Letter: The Wild West days of Madera

Thanks to Bill Coate’s Madera Tribune article, I now know what Sheriff John Barnett looked like. I have heard stories about the man; but reading about him in the paper is even better. The following story about my grandfather gives a little more insight into the problems the sheriff was confronted with in the Wild West valley town of Madera, and how he rose to the occasion.

When I was a child, I was told about my grandfather, Joseph Edward Myers. He was a sheep herder. One time, when he came into Madera for supplies, a man kicked his sheep dog in the rump. Grandfather laid his rifle alongside the man’s nose, and threatened to take the mans life. His two brothers, Charlie and Steve Myers, had to quiet grandpa’s anger, and make him let the man go.

Grandfather and his brothers, Johnny, Steve, and Charlie were into music. They played in the bars and for public dances, and spent a good part of their lives tripping the light fantastic. They were known all the way from Happy Camp down to Visalia for their music.

Grandfather drove a logging train, and worked for the Sugar Pine Lumber Company. He was a happy alcoholic who loved to play his music and dance and sing.

He was over 6 foot 3, and had a red, curly beard and golden, curly hair and beautiful blue eyes. He had a craggy, chiseled nose and sharp cheekbones. He was a German Jew with a fierce temper, whose ancestry went back on his mother’s side, to a French soldier who came over to this country with Lafayette.

He was home-schooled by his father, a school teacher who caught “gold fever” and went to work in the gold mines. As a result of his home-schooling by his father, he could read and write and speak Spanish and English. And he was somewhat conversant in German. He could count and curse in German quite fluently.

Well one day when he and his brothers came into town to get supplies he and Sheriff Barnett got into a scuffle, or had words. Maybe the sheriff was trying to get grandfather to leave town; or trying to get him to part with his gun; or to go home and sleep off his liquor; or maybe Sheriff Barnett said something derogatory about grandfather ’s sheep dog.

When you said anything bad about that sheep dog or kicked it, you could get killed.

Anyway, something crazy went down because the next thing you know my grandfather chased the sheriff up the light pole and wouldn’t let him get down. Sheriff John Barnett was heard wailing into the air, “For God’s sake Ed, let me down.”

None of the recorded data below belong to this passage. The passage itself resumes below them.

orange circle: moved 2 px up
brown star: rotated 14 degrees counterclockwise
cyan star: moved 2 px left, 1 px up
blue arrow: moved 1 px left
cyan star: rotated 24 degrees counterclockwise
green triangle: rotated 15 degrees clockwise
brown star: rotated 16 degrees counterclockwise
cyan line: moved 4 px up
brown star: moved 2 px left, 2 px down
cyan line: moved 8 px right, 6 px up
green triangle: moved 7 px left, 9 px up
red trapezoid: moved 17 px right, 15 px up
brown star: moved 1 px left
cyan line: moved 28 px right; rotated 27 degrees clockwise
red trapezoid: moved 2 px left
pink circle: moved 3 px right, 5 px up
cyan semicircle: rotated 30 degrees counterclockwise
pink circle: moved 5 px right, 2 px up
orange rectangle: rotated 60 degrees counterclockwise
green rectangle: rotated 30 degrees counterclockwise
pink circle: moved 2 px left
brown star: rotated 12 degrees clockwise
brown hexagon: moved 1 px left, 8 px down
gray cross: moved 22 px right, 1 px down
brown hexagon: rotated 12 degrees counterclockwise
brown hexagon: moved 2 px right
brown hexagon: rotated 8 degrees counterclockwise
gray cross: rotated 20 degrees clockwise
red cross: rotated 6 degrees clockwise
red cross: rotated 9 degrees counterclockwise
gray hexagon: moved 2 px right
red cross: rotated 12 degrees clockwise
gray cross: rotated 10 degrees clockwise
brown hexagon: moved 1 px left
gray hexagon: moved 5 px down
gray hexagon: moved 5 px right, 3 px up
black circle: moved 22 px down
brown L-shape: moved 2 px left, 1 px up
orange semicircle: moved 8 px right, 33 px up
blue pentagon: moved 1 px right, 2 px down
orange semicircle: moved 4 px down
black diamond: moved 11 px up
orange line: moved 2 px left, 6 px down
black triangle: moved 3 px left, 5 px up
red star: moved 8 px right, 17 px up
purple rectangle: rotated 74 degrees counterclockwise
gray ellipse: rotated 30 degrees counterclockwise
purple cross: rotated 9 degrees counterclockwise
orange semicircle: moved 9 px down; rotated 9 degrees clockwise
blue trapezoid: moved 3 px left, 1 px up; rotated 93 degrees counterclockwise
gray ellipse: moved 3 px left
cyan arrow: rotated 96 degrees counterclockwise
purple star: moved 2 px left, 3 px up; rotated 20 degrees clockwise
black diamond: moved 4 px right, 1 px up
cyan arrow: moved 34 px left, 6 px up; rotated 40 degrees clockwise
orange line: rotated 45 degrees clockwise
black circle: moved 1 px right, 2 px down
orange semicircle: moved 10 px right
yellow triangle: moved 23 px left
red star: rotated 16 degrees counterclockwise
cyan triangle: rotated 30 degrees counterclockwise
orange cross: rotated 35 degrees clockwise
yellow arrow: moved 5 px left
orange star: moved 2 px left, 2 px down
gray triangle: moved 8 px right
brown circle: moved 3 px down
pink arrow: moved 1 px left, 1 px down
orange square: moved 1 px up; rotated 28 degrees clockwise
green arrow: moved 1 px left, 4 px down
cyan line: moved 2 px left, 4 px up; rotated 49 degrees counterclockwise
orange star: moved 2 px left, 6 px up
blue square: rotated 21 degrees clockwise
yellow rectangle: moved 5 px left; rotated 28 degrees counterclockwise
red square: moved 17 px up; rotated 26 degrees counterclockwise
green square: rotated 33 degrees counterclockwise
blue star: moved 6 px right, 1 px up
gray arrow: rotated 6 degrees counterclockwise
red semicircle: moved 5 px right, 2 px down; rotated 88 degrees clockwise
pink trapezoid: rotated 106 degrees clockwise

Grandpas brother came running to the sheriff’s aid and persuaded their irate brother to let the sheriff down and quit giving him a bad time. To my knowledge there was no account of Ed Myers getting arrested for that mischievous act of running the sheriff up the light post. But back then when Madera was still a pup the townspeople knew each other on a first-name basis. The people were more like a big, extended family.

Even the undertaker, Bob Jay was like a family member. My grandfather would greet him on the street and say, “All right Bob, get that gleam out of your eye, and that smile off of your face, I’m not ready for you yet.”

Everyone knew that eventually Bob Jay would get them and Jay’s Mortuary got my grandfather around Christmas of 1942.

Doc Ransom was a frugal man who studied hard and pinched pennies during the time he was studying and going to school and building up his practice. He wasn’t ashamed to wear patched clothing on his journey to success. Grandfather and others used to tease him and call him patches. He would always tell them, “That’s all right, you can call me patches now; but one day you will be coming around to have old patches patch you up.”

Doctor Ransom’s words came to pass. He became our family doctor.